GIVEN TASK =>
Pull out every line in the rows below that contains the string "many". The match is case-sensitive.

MATERIAL TO PROCESS =>
□ □ □ □ □

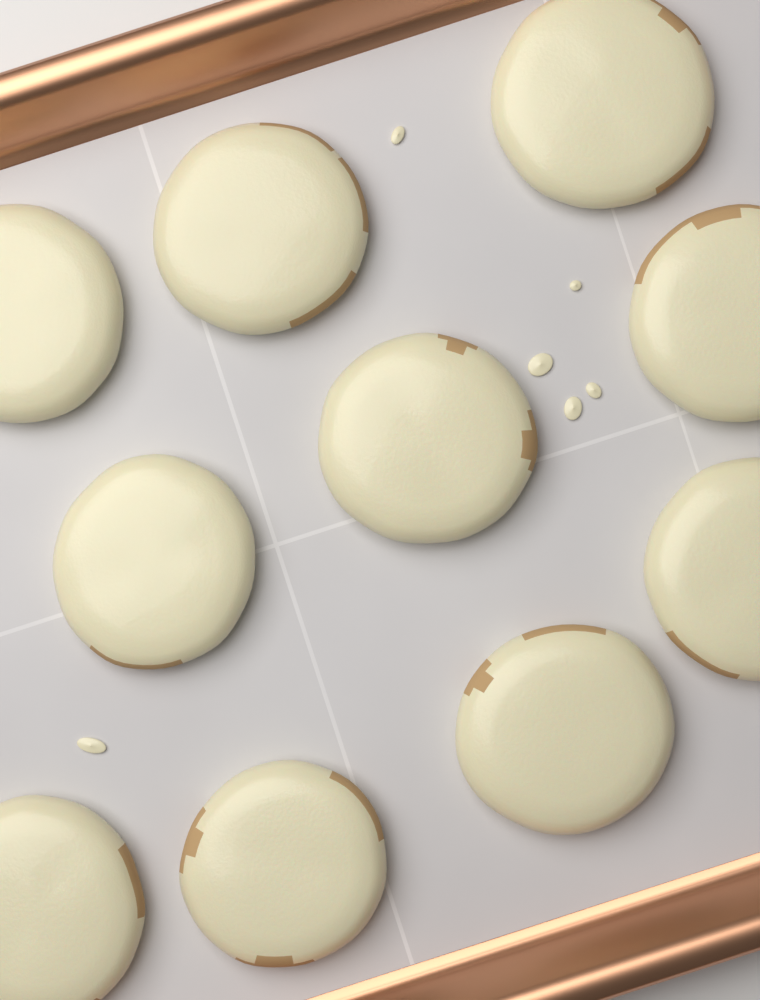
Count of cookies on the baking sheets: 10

□ □ □ □ □

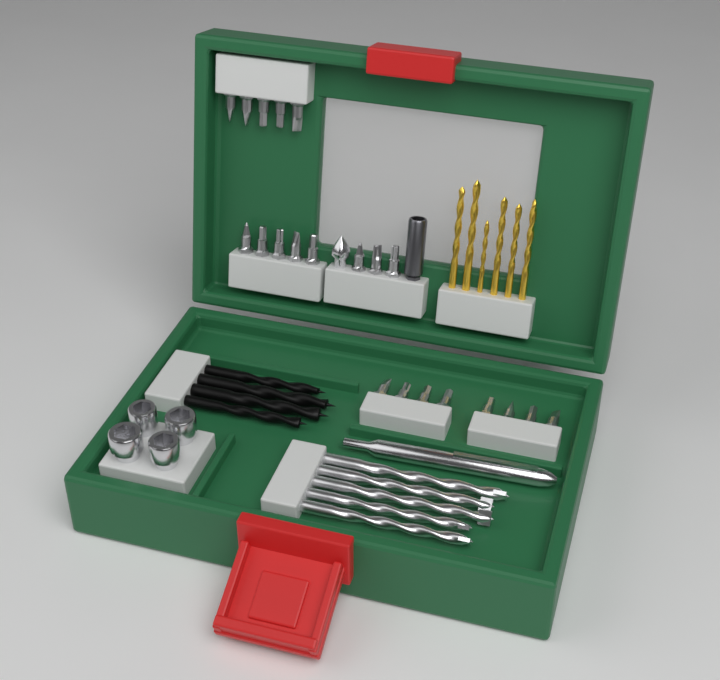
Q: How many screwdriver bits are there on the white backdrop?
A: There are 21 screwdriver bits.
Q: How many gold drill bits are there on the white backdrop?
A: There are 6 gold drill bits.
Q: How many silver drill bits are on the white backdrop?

□ □ □ □ □

RESPONSE TO THIS EXERCISE =>
Q: How many screwdriver bits are there on the white backdrop?
Q: How many gold drill bits are there on the white backdrop?
Q: How many silver drill bits are on the white backdrop?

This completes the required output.